Item 3.02 Unregistered Sales of Equity Securities.
From December 28, 2020 (the date of the last Current Report on Form 8-K filed
under Item 3.02 by Jaguar Health, Inc. (the "Company")) through January 7,
2021, the Company issued 2,663,606 shares of its common stock ("Common Stock")
at an effective price per share equal to the market price (defined as the
Minimum Price under Nasdaq Listing Rule 5635(d)) in the following transactions:
† On December 31, 2020, pursuant to an exchange agreement dated
December 31, 2020, the Company issued 1,250,000 shares of Common Stock to a
noteholder in exchange for a $1,000,000 reduction in the outstanding balance of
the secured promissory note held by such noteholder.
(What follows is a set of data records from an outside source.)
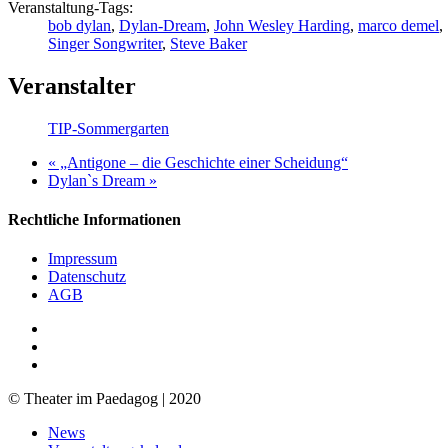
Veranstaltung-Tags:
bob dylan
,
Dylan-Dream
,
John Wesley Harding
,
marco demel
,
Singer Songwriter
,
Steve Baker
Veranstalter
TIP-Sommergarten
«
„Antigone – die Geschichte einer Scheidung“
Dylan`s Dream
»
Rechtliche Informationen
Impressum
Datenschutz
AGB
facebook
youtube
RSS
© Theater im Paedagog | 2020
Close
News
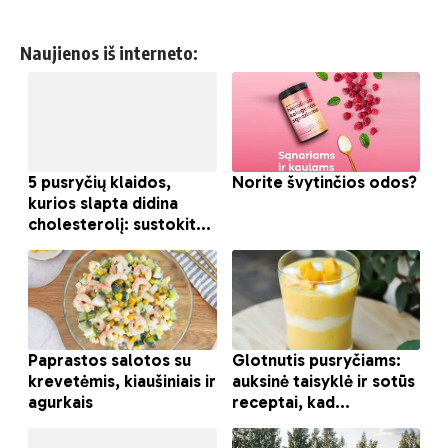
Naujienos iš interneto:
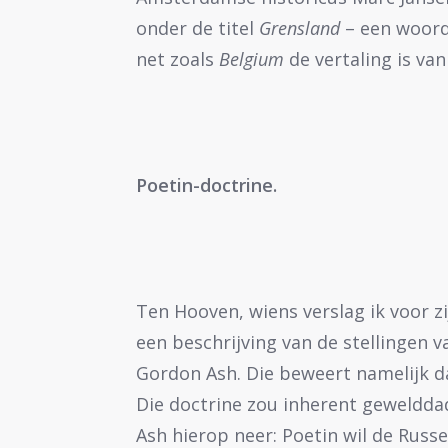
onder de titel
Grensland
– een woord 
net zoals
Belgium
de vertaling is va
Poetin-doctrine.
Ten Hooven, wiens verslag ik voor zi
een beschrijving van de stellingen 
Gordon Ash. Die beweert namelijk da
Die doctrine zou inherent gewelddad
Ash hierop neer: Poetin wil de Russe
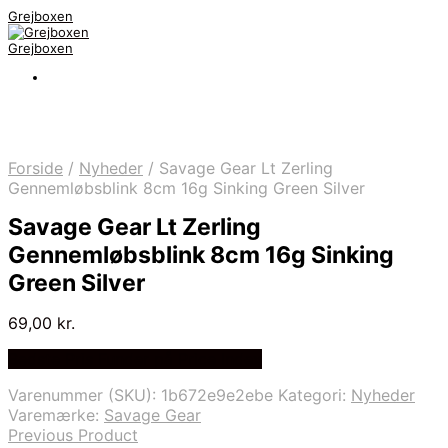
Grejboxen
Grejboxen
Forside
/
Nyheder
/
Savage Gear Lt Zerling
Gennemløbsblink 8cm 16g Sinking Green Silver
Savage Gear Lt Zerling
Gennemløbsblink 8cm 16g Sinking
Green Silver
69,00
kr.
Bedste Pris Funder på Price Index
Varenummer (SKU):
1b672e9e2ebe
Kategori:
Nyheder
Varemærke:
Savage Gear
Previous Product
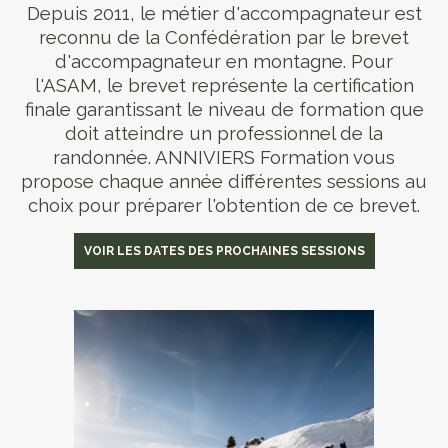
Depuis 2011, le métier d'accompagnateur est
reconnu de la Confédération par le brevet
d'accompagnateur en montagne. Pour
l'ASAM, le brevet représente la certification
finale garantissant le niveau de formation que
doit atteindre un professionnel de la
randonnée. ANNIVIERS Formation vous
propose chaque année différentes sessions au
choix pour préparer l'obtention de ce brevet.
VOIR LES DATES DES PROCHAINES SESSIONS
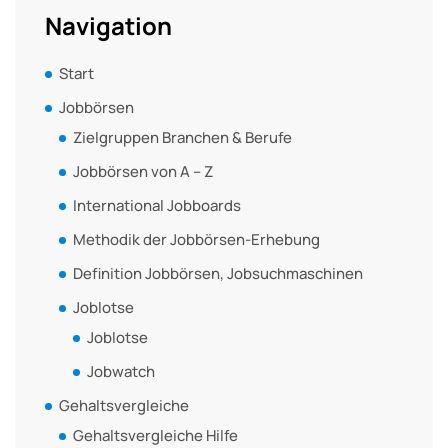
Navigation
Start
Jobbörsen
Zielgruppen Branchen & Berufe
Jobbörsen von A – Z
International Jobboards
Methodik der Jobbörsen-Erhebung
Definition Jobbörsen, Jobsuchmaschinen
Joblotse
Joblotse
Jobwatch
Gehaltsvergleiche
Gehaltsvergleiche Hilfe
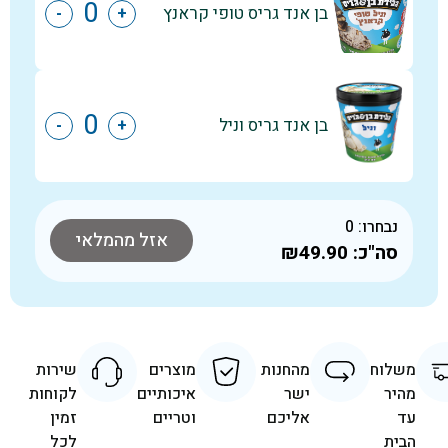
בן אנד גריס טופי קראנץ
-
+
בן אנד גריס וניל
-
+
נבחרו:
0
אזל מהמלאי
סה"כ:
₪49.90
משלוח
מהחנות
מוצרים
שירות
מהיר
ישר
איכותיים
לקוחות
עד
אליכם
וטריים
זמין
הבית
לכל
† On January 4, 2021, pursuant to an exchange agreement dated
January 4, 2021, the Company issued 1,413,606 shares of Common Stock to a
noteholder in exchange for a $1,837,689 reduction in the outstanding balance of
the secured promissory note held by such noteholder.
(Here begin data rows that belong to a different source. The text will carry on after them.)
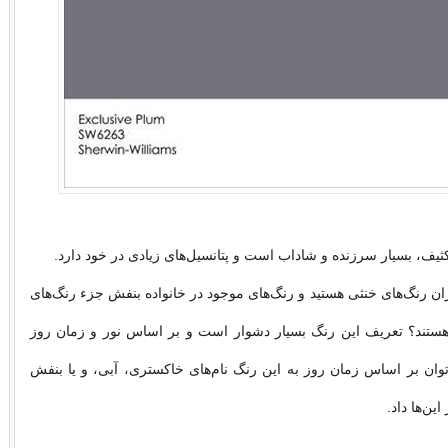
ثیف، بسیار سرزنده و شاداب است و پتانسیل‌های زیادی در خود دارد.
ران رنگ‌های خنثی هستید و رنگ‌های موجود در خانواده بنفش جزء رنگ‌های
هستند؟ تعریف این رنگ بسیار دشوار است و بر اساس نور و زمان روز
‌توان بر اساس زمان روز به این رنگ نام‌های خاكستری، آبی، و یا بنفش
این‌ها داد.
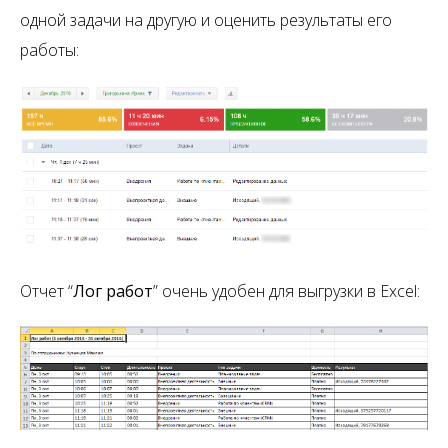
одной задачи на другую и оценить результаты его
работы:
Отчет “
Лог работ
” очень удобен для выгрузки в Excel:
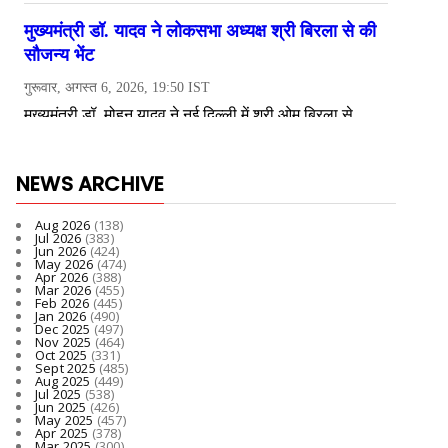
NEWS ARCHIVE
Aug 2026
(138)
Jul 2026
(383)
Jun 2026
(424)
May 2026
(474)
Apr 2026
(388)
Mar 2026
(455)
Feb 2026
(445)
Jan 2026
(490)
Dec 2025
(497)
Nov 2025
(464)
Oct 2025
(331)
Sept 2025
(485)
Aug 2025
(449)
Jul 2025
(538)
Jun 2025
(426)
May 2025
(457)
Apr 2025
(378)
Mar 2025
(300)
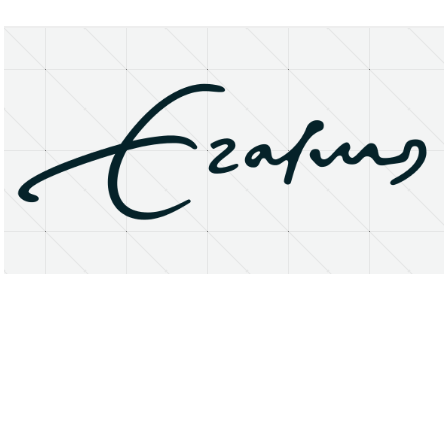
About
Research Matters
Open Access
Privacy Statement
The shares of Common Stock that were issued in the exchange transactions
described above were issued in reliance on the exemption from registration
provided under Section 3(a)(9) of the Securities Act of 1933, as amended. The
form of exchange agreement was filed as Exhibit 10.6 to the Company's
Quarterly Report on Form 10-Q for the fiscal quarter ended June 30, 2019, filed
on August 14, 2019, which is incorporated herein by reference.
Item 8.01 Other Events.
As a result of the exchange transactions described in Item 3.02 above, the
Company's secured promissory notes issued on May 28, 2019 and filed as Exhibits
4.1 and 4.2 to the Company's Current Report on Form 8-K filed on June 3, 2019
have been repaid in full and are no longer outstanding.